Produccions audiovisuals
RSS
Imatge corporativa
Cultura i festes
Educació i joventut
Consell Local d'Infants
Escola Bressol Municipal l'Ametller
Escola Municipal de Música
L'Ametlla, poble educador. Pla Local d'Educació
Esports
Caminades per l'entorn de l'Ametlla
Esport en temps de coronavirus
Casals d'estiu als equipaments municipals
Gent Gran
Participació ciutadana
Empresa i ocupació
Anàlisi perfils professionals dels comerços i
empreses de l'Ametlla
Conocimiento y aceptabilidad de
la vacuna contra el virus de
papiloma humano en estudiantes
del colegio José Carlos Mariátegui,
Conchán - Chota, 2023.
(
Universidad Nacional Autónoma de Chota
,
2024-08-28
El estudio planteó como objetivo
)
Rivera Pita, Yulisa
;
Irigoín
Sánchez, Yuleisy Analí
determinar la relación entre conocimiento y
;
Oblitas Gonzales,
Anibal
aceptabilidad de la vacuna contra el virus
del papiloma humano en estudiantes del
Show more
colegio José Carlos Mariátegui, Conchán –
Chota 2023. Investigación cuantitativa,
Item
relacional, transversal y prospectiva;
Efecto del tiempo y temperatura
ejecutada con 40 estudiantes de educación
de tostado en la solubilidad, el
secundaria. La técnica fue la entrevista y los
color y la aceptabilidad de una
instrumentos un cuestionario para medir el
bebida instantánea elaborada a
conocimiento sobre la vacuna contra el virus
---
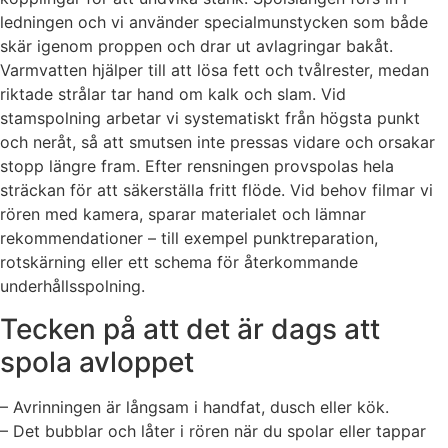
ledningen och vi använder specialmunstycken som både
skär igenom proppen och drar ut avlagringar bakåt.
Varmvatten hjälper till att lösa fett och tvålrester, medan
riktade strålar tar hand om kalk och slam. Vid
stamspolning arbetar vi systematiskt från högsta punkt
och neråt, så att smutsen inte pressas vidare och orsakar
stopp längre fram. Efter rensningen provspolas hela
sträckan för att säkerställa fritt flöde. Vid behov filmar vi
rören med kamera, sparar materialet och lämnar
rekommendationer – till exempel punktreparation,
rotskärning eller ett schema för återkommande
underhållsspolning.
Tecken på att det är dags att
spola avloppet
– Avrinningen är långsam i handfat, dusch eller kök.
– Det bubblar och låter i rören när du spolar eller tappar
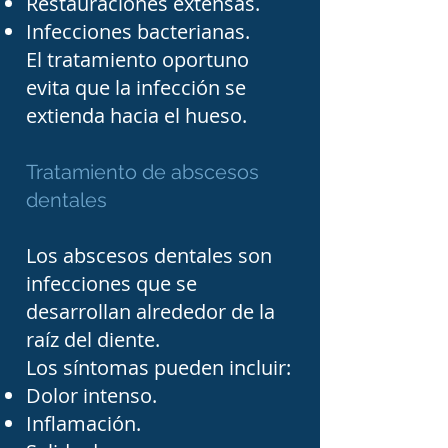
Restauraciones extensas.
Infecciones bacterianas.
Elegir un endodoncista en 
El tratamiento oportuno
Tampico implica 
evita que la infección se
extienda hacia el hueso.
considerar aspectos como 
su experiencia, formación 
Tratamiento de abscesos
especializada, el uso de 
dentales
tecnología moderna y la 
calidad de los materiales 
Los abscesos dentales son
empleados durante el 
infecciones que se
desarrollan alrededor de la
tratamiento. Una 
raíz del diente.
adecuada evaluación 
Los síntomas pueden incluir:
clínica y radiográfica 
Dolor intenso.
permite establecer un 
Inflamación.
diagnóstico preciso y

### Work task
Set down, unchanged, only those lines above that fall between the line with "Infecciones bacterianas." and the line with "diagnóstico preciso y", the two end lines included.

### Response below
Infecciones bacterianas.
Elegir un endodoncista en 
El tratamiento oportuno
Tampico implica 
evita que la infección se
extienda hacia el hueso.
considerar aspectos como 
su experiencia, formación 
Tratamiento de abscesos
especializada, el uso de 
dentales
tecnología moderna y la 
calidad de los materiales 
Los abscesos dentales son
empleados durante el 
infecciones que se
desarrollan alrededor de la
tratamiento. Una 
raíz del diente.
adecuada evaluación 
Los síntomas pueden incluir:
clínica y radiográfica 
Dolor intenso.
permite establecer un 
Inflamación.
diagnóstico preciso y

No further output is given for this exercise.